Boy focused on very young, er, boys. The first full-length, Ideas of Distance, ruminates on the simultaneous victory and tragedy of teenagedom. But then the latest, Vol. 1, leaps ahead to the wicked uncertainty typically descending post-grad. Even during our talk nearly two years ago, his old soul was evident. The new album trods on the mine-laden emotional desert of one’s mid- to late-20s—a terrifying terrain he has yet to officially enter himself. However, judging by the content explored in Vol. 1’s lyricism, he will be well-prepared when he reaches such an age.

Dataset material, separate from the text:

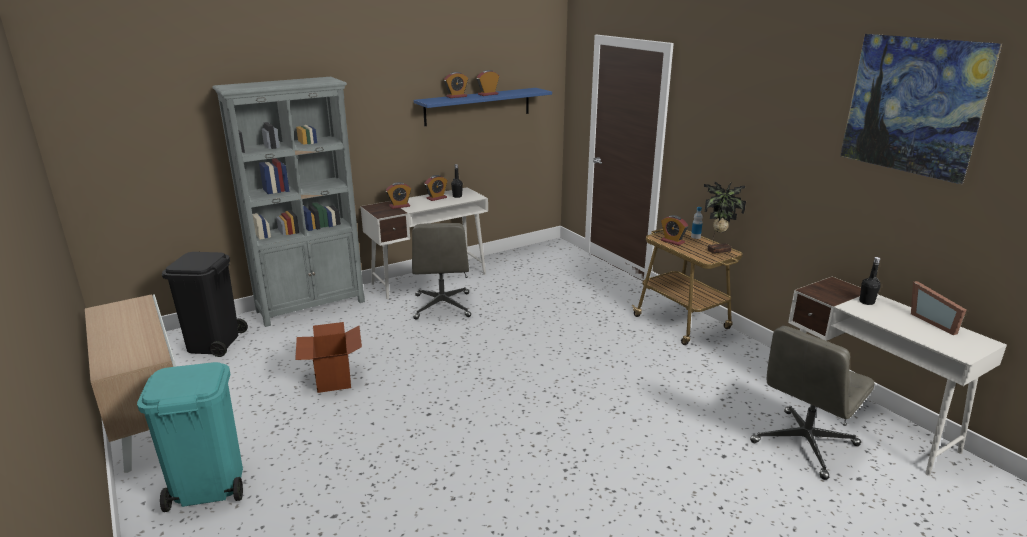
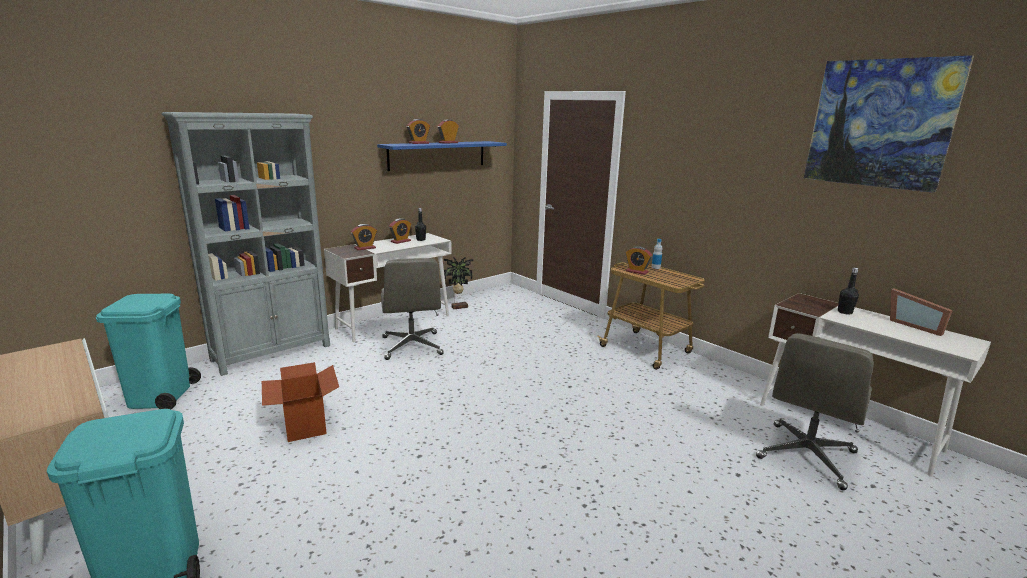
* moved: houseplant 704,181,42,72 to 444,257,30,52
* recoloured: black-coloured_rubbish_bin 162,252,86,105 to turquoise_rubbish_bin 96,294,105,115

This album marks Caulfield’s first with a fully fleshed-out band; now his previously solo bedroom project is a whopping quintet. The instrumentals definitely sound more lush and even foray into moments of electronic exploration, but the lyrics most impressed me on this release. Caulfield repeats a lot of plain language at a leisurely cadence to embody a specific era. There’s fear of overanalyzation, fear of failure, fear of aging, fear of the unknown. A lot of fear, but also a lot of eerie calm bordering on optimism. It’s the death of all-knowing teenage mindset and birth of the “adult,” sometimes overwhelming neuroticism.
“Heading” makes you wait for the album to even start. No one’s in a rush here, folks. Nearly 30 seconds pass before much music happens, but when it does, it’s evident that the sluggish pacing is because of immense patience, not apathy. This remains the same throughout Vol. 1, as does the mirroring mantra.
The songwriting in “Thoughts” emphasizes change on the horizon, the importance of reflection (“Sometimes I wonder why I’m feeling kind of down”)—recognizing when that goes overboard (“I’ve been thinking [x one million] / Too much / Too much / Lately”) and succumbing to the flow (“It’s too hard / Lately”).